• About this task
Recast the lines of the entries below as a Markdown table with the columns Row and Text, numbering each row and leaving out blank lines. Cover only the lines from the start of the entries up to and including the line with "в левом столбц".

• Supplied material

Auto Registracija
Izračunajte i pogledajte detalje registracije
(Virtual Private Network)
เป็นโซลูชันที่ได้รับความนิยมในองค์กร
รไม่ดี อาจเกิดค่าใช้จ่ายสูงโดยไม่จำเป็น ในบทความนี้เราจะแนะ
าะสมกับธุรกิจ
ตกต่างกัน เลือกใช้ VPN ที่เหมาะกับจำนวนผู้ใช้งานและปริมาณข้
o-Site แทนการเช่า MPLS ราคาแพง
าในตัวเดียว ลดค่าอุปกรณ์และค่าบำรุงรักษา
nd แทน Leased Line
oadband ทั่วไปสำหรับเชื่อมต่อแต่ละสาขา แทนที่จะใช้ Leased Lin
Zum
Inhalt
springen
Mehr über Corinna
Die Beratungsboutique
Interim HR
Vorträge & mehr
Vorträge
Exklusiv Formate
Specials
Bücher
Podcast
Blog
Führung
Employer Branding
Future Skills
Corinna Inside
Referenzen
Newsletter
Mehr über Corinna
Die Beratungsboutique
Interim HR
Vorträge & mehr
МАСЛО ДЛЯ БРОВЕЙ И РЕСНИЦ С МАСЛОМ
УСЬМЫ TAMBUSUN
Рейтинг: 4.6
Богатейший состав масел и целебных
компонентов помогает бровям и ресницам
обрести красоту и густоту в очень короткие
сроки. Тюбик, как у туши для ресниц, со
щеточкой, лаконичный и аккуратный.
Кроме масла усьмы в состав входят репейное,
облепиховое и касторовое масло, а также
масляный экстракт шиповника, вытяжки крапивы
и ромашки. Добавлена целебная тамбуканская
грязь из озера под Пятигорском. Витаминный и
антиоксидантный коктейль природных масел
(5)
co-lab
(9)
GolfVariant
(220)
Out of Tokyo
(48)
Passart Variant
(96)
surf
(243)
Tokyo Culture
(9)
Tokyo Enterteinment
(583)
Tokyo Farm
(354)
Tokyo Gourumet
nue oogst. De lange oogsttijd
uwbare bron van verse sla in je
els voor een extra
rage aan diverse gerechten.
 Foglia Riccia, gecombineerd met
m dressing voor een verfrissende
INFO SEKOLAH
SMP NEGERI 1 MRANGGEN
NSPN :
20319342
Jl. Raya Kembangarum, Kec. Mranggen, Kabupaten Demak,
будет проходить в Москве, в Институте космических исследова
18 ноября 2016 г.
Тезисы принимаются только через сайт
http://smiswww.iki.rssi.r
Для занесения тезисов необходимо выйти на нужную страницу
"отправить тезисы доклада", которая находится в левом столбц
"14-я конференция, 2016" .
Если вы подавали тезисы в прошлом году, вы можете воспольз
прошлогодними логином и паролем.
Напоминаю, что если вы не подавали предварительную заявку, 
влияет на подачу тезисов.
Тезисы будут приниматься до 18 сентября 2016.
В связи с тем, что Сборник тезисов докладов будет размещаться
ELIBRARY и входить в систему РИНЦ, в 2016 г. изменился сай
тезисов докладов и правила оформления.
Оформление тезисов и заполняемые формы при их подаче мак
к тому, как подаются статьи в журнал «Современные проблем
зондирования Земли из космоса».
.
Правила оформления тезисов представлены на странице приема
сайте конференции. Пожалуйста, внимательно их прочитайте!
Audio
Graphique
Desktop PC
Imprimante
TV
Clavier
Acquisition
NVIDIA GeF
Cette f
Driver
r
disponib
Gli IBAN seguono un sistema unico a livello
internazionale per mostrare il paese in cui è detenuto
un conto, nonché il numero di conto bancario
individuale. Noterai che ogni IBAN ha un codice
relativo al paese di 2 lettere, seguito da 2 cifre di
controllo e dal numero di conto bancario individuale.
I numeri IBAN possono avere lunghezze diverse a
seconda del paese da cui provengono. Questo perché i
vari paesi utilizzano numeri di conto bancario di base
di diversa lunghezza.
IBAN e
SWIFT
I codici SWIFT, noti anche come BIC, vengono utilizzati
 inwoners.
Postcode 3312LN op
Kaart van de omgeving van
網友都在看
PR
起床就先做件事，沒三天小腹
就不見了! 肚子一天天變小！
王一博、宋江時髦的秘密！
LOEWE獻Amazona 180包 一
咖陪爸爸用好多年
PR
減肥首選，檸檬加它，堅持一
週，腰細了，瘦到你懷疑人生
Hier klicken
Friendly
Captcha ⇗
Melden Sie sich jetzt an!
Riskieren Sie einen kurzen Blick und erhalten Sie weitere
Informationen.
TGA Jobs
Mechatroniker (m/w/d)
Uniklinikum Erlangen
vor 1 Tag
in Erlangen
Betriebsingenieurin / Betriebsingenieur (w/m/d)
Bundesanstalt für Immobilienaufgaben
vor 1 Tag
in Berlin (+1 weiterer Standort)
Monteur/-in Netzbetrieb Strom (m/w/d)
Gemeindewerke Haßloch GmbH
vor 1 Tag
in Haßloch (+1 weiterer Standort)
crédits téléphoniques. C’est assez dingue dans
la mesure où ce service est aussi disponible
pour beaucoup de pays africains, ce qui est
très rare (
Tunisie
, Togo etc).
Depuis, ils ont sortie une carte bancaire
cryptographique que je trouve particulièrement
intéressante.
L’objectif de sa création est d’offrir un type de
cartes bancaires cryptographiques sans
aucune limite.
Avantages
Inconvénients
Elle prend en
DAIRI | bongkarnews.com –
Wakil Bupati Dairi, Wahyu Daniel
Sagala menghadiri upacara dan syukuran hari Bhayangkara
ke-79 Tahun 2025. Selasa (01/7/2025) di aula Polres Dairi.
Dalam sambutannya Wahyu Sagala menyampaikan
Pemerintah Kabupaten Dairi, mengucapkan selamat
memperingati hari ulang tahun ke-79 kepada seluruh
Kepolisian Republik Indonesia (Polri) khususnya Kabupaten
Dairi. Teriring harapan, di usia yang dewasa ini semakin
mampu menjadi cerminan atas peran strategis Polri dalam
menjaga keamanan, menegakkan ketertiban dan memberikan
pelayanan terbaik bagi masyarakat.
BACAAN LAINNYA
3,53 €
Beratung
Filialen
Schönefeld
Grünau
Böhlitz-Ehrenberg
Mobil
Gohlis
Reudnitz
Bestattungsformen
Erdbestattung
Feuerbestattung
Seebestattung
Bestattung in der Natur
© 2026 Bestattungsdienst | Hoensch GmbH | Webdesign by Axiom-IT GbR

• Solution to this task
| Row | Text |
|---|---|
| 1 | Auto Registracija |
| 2 | Izračunajte i pogledajte detalje registracije |
| 3 | (Virtual Private Network) |
| 4 | เป็นโซลูชันที่ได้รับความนิยมในองค์กร |
| 5 | รไม่ดี อาจเกิดค่าใช้จ่ายสูงโดยไม่จำเป็น ในบทความนี้เราจะแนะ |
| 6 | าะสมกับธุรกิจ |
| 7 | ตกต่างกัน เลือกใช้ VPN ที่เหมาะกับจำนวนผู้ใช้งานและปริมาณข้ |
| 8 | o-Site แทนการเช่า MPLS ราคาแพง |
| 9 | าในตัวเดียว ลดค่าอุปกรณ์และค่าบำรุงรักษา |
| 10 | nd แทน Leased Line |
| 11 | oadband ทั่วไปสำหรับเชื่อมต่อแต่ละสาขา แทนที่จะใช้ Leased Lin |
| 12 | Zum |
| 13 | Inhalt |
| 14 | springen |
| 15 | Mehr über Corinna |
| 16 | Die Beratungsboutique |
| 17 | Interim HR |
| 18 | Vorträge & mehr |
| 19 | Vorträge |
| 20 | Exklusiv Formate |
| 21 | Specials |
| 22 | Bücher |
| 23 | Podcast |
| 24 | Blog |
| 25 | Führung |
| 26 | Employer Branding |
| 27 | Future Skills |
| 28 | Corinna Inside |
| 29 | Referenzen |
| 30 | Newsletter |
| 31 | Mehr über Corinna |
| 32 | Die Beratungsboutique |
| 33 | Interim HR |
| 34 | Vorträge & mehr |
| 35 | МАСЛО ДЛЯ БРОВЕЙ И РЕСНИЦ С МАСЛОМ |
| 36 | УСЬМЫ TAMBUSUN |
| 37 | Рейтинг: 4.6 |
| 38 | Богатейший состав масел и целебных |
| 39 | компонентов помогает бровям и ресницам |
| 40 | обрести красоту и густоту в очень короткие |
| 41 | сроки. Тюбик, как у туши для ресниц, со |
| 42 | щеточкой, лаконичный и аккуратный. |
| 43 | Кроме масла усьмы в состав входят репейное, |
| 44 | облепиховое и касторовое масло, а также |
| 45 | масляный экстракт шиповника, вытяжки крапивы |
| 46 | и ромашки. Добавлена целебная тамбуканская |
| 47 | грязь из озера под Пятигорском. Витаминный и |
| 48 | антиоксидантный коктейль природных масел |
| 49 | (5) |
| 50 | co-lab |
| 51 | (9) |
| 52 | GolfVariant |
| 53 | (220) |
| 54 | Out of Tokyo |
| 55 | (48) |
| 56 | Passart Variant |
| 57 | (96) |
| 58 | surf |
| 59 | (243) |
| 60 | Tokyo Culture |
| 61 | (9) |
| 62 | Tokyo Enterteinment |
| 63 | (583) |
| 64 | Tokyo Farm |
| 65 | (354) |
| 66 | Tokyo Gourumet |
| 67 | nue oogst. De lange oogsttijd |
| 68 | uwbare bron van verse sla in je |
| 69 | els voor een extra |
| 70 | rage aan diverse gerechten. |
| 71 |  Foglia Riccia, gecombineerd met |
| 72 | m dressing voor een verfrissende |
| 73 | INFO SEKOLAH |
| 74 | SMP NEGERI 1 MRANGGEN |
| 75 | NSPN : |
| 76 | 20319342 |
| 77 | Jl. Raya Kembangarum, Kec. Mranggen, Kabupaten Demak, |
| 78 | будет проходить в Москве, в Институте космических исследова |
| 79 | 18 ноября 2016 г. |
| 80 | Тезисы принимаются только через сайт |
| 81 | http://smiswww.iki.rssi.r |
| 82 | Для занесения тезисов необходимо выйти на нужную страницу |
| 83 | "отправить тезисы доклада", которая находится в левом столбц |